Assignment
Please report every line in the entries that contains the string "picture".

Records for this exercise
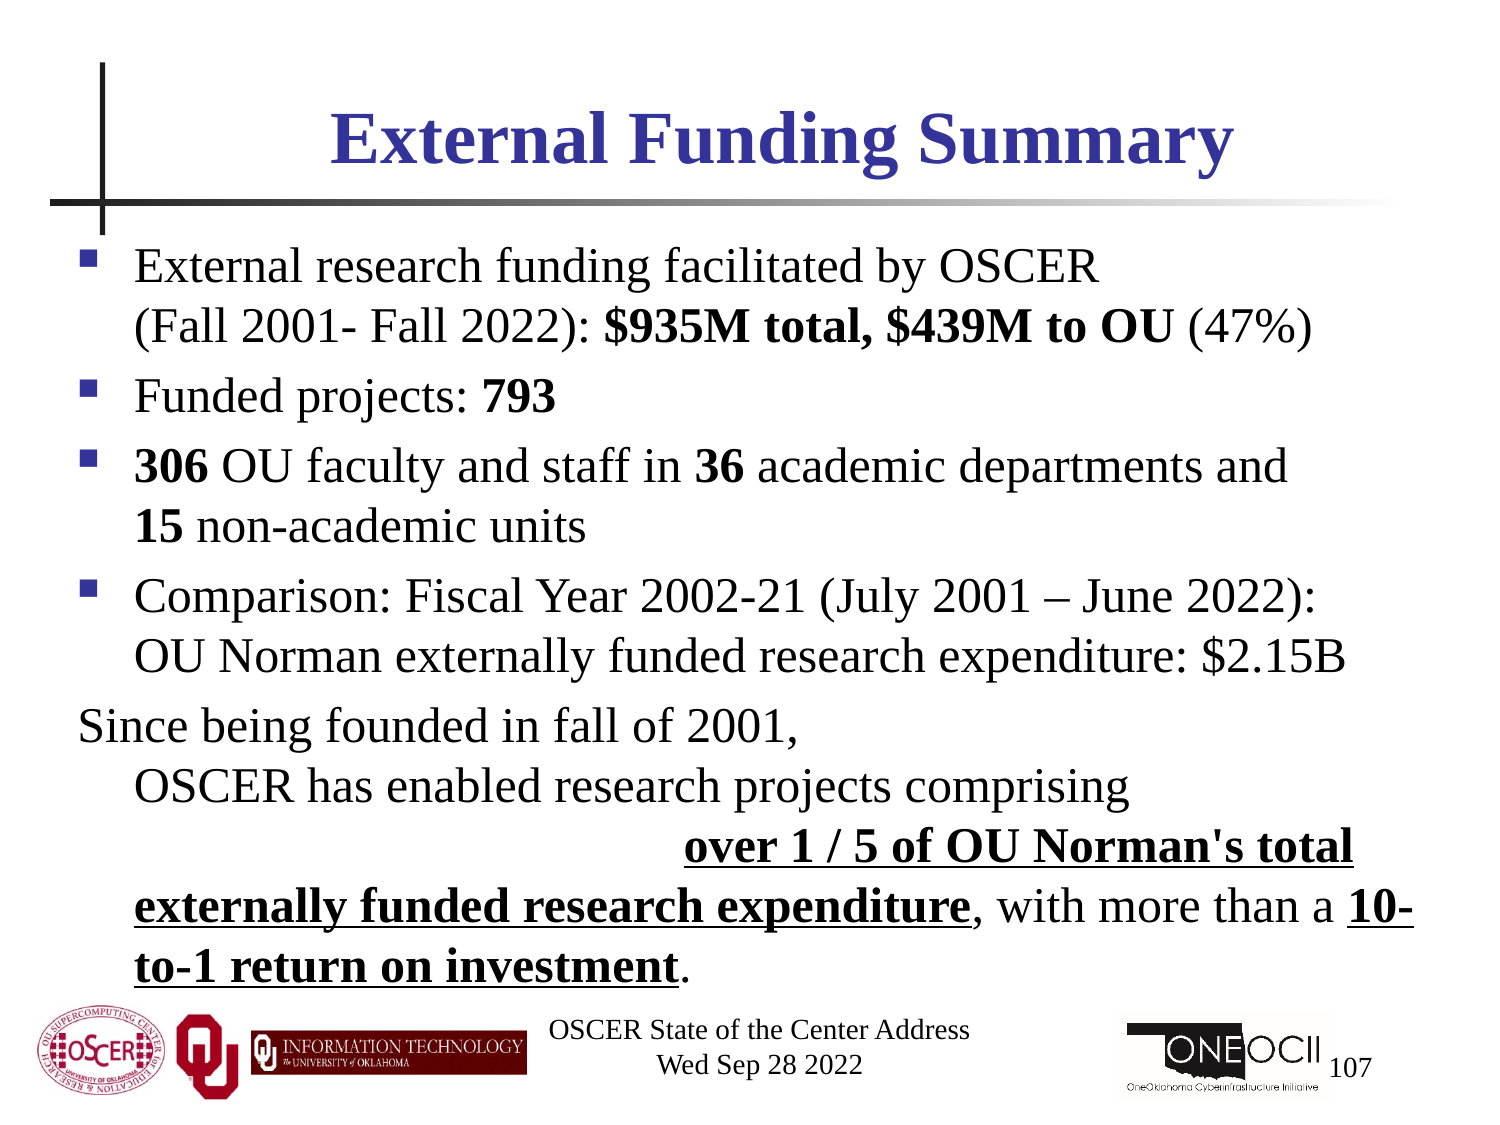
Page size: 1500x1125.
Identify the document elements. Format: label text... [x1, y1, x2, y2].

picture [247, 1028, 431, 1078]
picture [37, 1005, 165, 1095]
picture [174, 1012, 240, 1102]
footer OSCER State of the Center Address Wed Sep 28 2022 [431, 1012, 1088, 1088]
list External research funding facilitated by OSCER (Fall 2001- Fall 2022): $935M total, $439M to OU (47%) Funded projects: 793 306 OU faculty and staff in 36 academic departments and 15 non-academic units Comparison: Fiscal Year 2002-21 (July 2001 – June 2022): OU Norman externally funded research expenditure: $2.15B Since being founded in fall of 2001, OSCER has enabled research projects comprising over 1 / 5 of OU Norman's total externally funded research expenditure, with more than a 10-to-1 return on investment. [62, 224, 1442, 988]
title External Funding Summary [124, 74, 1442, 187]
picture [1112, 1012, 1336, 1102]
slide_number 107 [1174, 1015, 1388, 1091]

Answer section
picture [247, 1028, 431, 1078]
picture [37, 1005, 165, 1095]
picture [174, 1012, 240, 1102]
picture [1112, 1012, 1336, 1102]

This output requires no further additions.